═══ MATERIAL FOR THIS TASK ═══

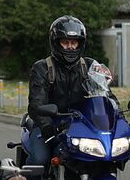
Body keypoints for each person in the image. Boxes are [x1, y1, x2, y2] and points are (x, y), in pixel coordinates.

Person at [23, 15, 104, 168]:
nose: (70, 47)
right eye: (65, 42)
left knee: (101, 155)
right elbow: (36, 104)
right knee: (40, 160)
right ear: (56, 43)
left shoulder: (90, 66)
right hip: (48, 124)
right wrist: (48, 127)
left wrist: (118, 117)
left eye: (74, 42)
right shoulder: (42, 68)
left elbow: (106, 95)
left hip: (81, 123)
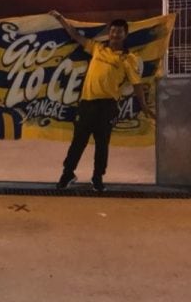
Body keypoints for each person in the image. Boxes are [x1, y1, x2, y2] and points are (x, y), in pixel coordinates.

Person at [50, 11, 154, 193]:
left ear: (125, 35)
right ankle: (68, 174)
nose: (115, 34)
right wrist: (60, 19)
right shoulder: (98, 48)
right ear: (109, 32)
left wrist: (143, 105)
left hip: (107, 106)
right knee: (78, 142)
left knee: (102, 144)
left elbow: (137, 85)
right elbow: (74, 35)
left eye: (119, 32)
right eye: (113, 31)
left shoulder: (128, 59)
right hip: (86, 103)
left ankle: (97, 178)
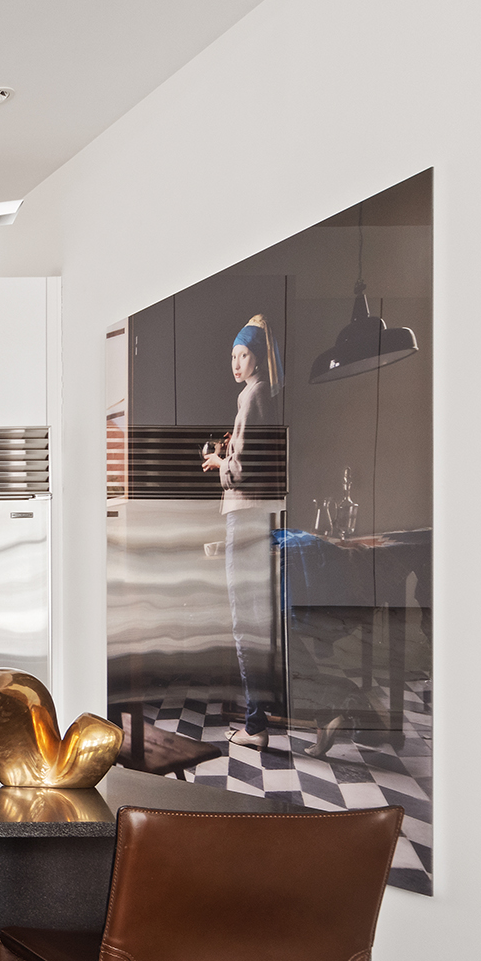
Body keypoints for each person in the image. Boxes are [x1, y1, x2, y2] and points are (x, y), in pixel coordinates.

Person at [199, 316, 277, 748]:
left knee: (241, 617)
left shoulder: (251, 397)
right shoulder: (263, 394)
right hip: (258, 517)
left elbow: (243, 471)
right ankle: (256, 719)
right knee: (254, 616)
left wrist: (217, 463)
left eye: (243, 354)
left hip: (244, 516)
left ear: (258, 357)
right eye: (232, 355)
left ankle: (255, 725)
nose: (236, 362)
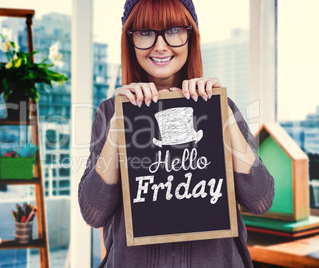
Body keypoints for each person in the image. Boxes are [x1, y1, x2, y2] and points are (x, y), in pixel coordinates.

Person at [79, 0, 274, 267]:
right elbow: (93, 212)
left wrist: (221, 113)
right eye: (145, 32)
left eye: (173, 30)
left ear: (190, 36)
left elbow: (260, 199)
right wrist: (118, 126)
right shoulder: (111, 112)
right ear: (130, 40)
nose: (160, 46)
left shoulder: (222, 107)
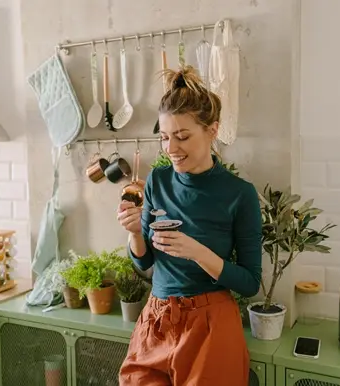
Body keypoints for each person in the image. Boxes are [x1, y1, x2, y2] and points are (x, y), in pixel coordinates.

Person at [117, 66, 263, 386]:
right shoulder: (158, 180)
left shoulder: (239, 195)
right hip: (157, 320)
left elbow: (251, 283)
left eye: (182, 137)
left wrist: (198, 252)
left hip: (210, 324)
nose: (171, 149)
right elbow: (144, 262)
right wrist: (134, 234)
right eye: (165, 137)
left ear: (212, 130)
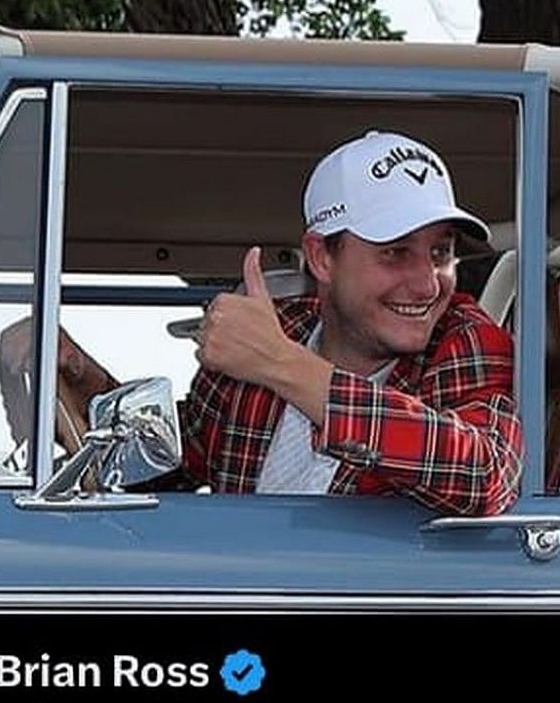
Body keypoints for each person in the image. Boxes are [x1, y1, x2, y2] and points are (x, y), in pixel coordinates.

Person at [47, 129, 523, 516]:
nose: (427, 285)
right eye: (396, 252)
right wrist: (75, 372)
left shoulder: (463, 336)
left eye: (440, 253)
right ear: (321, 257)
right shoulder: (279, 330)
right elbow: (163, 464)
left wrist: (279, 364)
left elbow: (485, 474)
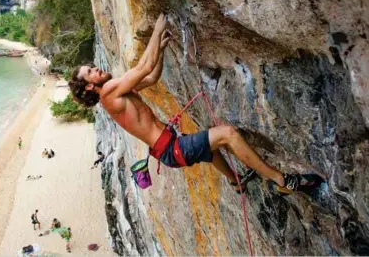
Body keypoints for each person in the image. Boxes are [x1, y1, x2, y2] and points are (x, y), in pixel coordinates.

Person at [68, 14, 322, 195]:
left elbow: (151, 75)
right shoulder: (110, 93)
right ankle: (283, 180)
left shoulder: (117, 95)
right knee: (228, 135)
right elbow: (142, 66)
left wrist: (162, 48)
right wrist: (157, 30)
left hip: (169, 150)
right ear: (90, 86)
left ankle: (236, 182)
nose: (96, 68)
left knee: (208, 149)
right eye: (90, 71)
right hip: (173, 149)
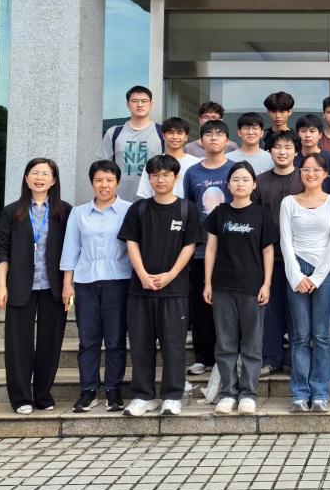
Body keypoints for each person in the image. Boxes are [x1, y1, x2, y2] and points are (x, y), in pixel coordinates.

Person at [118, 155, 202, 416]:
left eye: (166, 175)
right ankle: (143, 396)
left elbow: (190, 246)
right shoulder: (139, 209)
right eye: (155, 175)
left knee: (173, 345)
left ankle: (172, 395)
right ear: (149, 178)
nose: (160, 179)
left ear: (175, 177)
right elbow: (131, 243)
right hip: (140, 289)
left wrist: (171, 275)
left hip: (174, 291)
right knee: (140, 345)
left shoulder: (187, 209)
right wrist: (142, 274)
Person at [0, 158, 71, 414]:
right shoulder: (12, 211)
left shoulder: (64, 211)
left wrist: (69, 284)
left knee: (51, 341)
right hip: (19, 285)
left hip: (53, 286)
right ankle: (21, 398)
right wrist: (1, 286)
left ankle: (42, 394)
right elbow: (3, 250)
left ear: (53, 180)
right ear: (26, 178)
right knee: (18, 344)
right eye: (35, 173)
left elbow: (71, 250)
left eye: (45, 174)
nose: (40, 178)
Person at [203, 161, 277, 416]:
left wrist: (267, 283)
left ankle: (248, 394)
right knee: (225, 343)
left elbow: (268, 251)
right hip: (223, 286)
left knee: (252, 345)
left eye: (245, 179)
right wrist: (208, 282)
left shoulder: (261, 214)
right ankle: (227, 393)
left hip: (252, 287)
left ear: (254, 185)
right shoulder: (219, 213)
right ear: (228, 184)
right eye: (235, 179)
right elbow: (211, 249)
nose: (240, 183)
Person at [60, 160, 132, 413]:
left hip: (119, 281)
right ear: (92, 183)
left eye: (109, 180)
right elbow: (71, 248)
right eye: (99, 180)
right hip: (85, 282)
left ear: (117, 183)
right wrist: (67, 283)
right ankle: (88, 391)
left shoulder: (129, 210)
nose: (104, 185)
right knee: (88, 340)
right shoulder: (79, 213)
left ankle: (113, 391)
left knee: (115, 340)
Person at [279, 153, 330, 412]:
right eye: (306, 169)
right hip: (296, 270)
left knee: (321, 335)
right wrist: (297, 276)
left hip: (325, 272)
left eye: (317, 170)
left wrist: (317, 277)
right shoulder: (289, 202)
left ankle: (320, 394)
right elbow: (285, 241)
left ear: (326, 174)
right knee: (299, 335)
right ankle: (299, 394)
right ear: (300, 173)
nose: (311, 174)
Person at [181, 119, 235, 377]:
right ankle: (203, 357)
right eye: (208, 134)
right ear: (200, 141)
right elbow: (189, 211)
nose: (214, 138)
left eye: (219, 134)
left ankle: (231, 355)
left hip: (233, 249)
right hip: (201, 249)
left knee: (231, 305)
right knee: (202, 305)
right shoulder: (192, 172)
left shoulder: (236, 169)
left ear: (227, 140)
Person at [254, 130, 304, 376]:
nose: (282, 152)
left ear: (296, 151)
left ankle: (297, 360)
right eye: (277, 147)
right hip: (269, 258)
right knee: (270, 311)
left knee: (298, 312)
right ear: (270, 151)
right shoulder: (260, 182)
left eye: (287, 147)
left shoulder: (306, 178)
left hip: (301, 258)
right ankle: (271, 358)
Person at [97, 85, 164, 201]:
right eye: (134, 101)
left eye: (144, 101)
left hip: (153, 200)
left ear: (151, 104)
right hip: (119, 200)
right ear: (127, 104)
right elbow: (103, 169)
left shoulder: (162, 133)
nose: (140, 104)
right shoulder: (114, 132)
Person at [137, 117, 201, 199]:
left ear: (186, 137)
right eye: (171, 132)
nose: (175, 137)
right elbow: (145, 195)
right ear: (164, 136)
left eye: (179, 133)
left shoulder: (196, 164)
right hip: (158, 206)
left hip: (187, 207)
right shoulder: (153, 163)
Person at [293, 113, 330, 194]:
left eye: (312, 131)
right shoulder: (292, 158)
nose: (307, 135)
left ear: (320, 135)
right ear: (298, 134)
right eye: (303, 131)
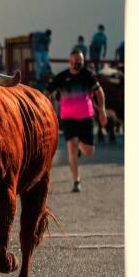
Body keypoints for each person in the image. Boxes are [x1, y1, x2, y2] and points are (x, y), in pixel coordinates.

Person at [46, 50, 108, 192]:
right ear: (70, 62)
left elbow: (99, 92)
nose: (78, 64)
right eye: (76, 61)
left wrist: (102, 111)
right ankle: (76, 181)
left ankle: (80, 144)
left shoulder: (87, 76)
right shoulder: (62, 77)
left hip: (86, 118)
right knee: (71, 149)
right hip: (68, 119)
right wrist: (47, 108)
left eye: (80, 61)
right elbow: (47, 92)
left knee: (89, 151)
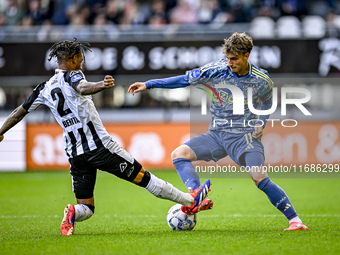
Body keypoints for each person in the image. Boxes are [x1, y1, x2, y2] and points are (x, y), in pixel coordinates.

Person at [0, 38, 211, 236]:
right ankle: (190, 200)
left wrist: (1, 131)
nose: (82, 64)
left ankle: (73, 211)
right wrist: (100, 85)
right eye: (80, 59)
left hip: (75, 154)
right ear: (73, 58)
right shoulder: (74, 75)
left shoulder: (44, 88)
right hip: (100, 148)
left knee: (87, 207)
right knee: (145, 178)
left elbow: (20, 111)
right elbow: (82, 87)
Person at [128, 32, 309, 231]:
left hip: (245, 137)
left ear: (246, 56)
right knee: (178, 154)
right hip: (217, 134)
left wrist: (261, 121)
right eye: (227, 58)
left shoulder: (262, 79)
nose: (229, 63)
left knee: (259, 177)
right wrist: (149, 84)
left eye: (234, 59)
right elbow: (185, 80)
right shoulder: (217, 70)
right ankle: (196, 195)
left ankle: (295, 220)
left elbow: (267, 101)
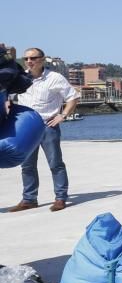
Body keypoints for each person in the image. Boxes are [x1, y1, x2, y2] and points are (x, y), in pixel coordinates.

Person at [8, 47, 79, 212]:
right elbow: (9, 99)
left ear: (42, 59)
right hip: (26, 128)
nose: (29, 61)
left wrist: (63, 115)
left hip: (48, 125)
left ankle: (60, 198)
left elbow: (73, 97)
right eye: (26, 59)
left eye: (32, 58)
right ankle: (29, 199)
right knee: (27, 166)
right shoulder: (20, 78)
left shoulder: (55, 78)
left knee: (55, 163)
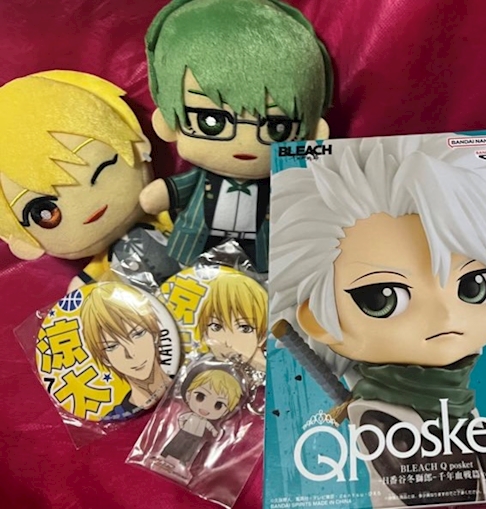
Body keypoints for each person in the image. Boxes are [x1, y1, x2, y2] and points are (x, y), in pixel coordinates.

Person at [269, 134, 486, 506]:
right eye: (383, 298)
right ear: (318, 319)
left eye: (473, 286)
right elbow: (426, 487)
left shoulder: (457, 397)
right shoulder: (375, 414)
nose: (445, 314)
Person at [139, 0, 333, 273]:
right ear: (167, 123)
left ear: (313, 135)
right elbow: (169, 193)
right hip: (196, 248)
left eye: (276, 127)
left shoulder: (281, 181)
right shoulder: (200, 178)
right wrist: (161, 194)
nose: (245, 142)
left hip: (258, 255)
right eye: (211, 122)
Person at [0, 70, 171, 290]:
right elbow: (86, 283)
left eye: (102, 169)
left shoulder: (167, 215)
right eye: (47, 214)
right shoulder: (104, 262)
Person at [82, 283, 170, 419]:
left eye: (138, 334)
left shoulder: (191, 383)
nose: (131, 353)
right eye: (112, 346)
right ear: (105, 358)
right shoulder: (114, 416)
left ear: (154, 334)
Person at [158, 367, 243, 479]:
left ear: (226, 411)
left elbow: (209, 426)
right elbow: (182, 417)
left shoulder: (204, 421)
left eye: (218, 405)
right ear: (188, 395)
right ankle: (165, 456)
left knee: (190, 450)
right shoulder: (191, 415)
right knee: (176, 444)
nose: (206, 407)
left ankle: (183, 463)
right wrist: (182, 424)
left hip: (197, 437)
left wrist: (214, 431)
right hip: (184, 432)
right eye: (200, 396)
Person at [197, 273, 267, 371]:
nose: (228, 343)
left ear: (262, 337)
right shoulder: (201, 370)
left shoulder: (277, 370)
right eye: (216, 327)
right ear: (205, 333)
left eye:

═══

(WORK TO BE COMPLETED) In the records above, find the line with "right elbow: (74, 35)". Print exactly from there through the line with "right eye: (165, 137)", minus the pictures.

(FINISHED EXERCISE)
right elbow: (74, 35)
left eye: (119, 32)
right eye: (113, 31)
left shoulder: (128, 59)
right hip: (86, 103)
left ankle: (97, 178)
Body keypoints for each person in the image. Boxes are [x1, y1, x2, y2] and points are (x, y), in pixel coordinates.

Person at [199, 316, 277, 748]:
left knee: (241, 617)
left shoulder: (251, 397)
right shoulder: (263, 394)
right hip: (258, 517)
left elbow: (243, 471)
right ankle: (256, 719)
right knee: (254, 616)
left wrist: (217, 463)
left eye: (243, 354)
left hip: (244, 516)
left ear: (258, 357)
right eye: (232, 355)
left ankle: (255, 725)
nose: (236, 362)
Body keypoints for each person in the image. Boxes are [x1, y1, x2, y2] and points are (x, y), in pixel coordinates.

Person at [79, 0, 274, 267]:
right elbow: (93, 212)
left wrist: (221, 113)
right eye: (145, 32)
left eye: (173, 30)
left ear: (190, 36)
left elbow: (260, 199)
right wrist: (118, 126)
right shoulder: (111, 112)
right ear: (130, 40)
nose: (160, 46)
left shoulder: (222, 107)
Body keypoints for each person in the image. Boxes are [x1, y1, x2, y2] and points are (x, y), in pixel coordinates.

Person at [117, 66, 263, 386]:
right shoulder: (158, 180)
left shoulder: (239, 195)
right hip: (157, 320)
left elbow: (251, 283)
left eye: (182, 137)
left wrist: (198, 252)
left hip: (210, 324)
nose: (171, 149)
right elbow: (144, 262)
right wrist: (134, 234)
right eye: (165, 137)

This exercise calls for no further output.